The removal of trees on main avenues and the theatre development are good examples of the need for a national authority.

The ACT Government has been a richly undeserving beneficiary of the Commonwealth’s arboreal legacy. The decades of work of Charles Weston and Lindsay Pryor in developing tree-lined streetscapes with each street having a consistent species has been allowed to rot like a pre-fluoride teenager’s teeth. The Territory has not replanted or forced residents to replant street trees. You can see the gaps – look at the gaps in the Argyll apples along Endeavour Street or Hamelin Crescent, for example. Others abound. We need an NCA program to replant the gaps in the street trees throughout the city, because we know the Territory will not do it.
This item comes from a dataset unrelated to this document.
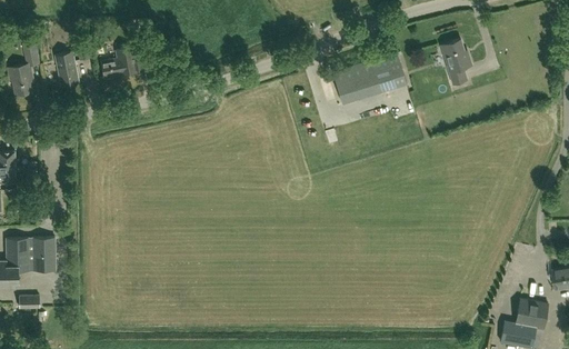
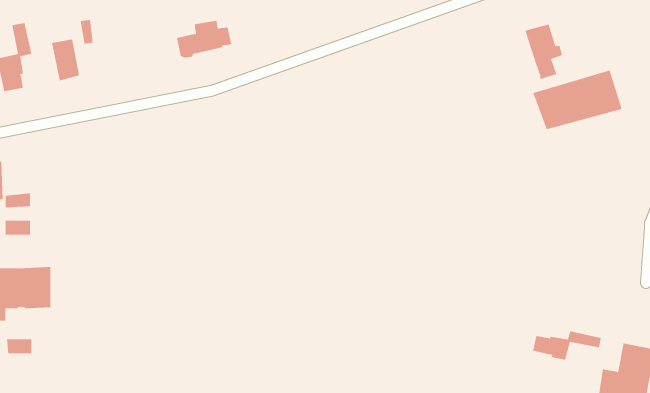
building: [101,48,147,79] -> [176,20,232,58]
building: [333,52,407,101] -> [532,70,622,130]
building: none -> [533,330,601,360]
The NCA had a legitimate role with the theatre. Indeed, the NCA has been too weak with the Territory over Civic. It watched idly while the Territory vandalised one of the key axes in Burley Griffin’s plan: the vista from the Civic Square precinct to the top of Mount Ainslie. It is now blighted with an ugly shopping centre. It was an unwarranted grab at a bit of public land – Ainslie Avenue — for commercial purposes. The Territory Government showed its complete insensitivity to the national asset – the genius of the Burley Griffin plan that carries the mind and eye of the urban dweller to the natural beauty beyond. Now from Civic Square all you see is a shopping mall.

As for Gungahlin Drive, the Territory showed no consideration for a major national institution – the Australian Institute of Sport. It wanted to stick a multi-lane traffic route right next door. Again, a triumph of the pursuit of votes and money over the pursuit of excellence.

And speaking of Gungahlin, what an utter hash the Territory Government made of that. And Gungahlinites suffer to this day because the Territory was too spineless to put controls on private-sector development to provide verges, public spaces and streets wide enough for a garbage truck to enter.

McMullan said federal government involvement in Canberra should be restricted “to the essential central areas of national land”.

Wrong. Canberra, the nation’s capital, is more than Parliament House and the War Memorial. It still stands for an ideal where human ingenuity, vision and planning can produce a better place to live. That is a national asset. Contrary to McMullan’s assertion, successive Territory Governments – intent on votes and revenue — have not shown the maturity to nurture that, and probably never will.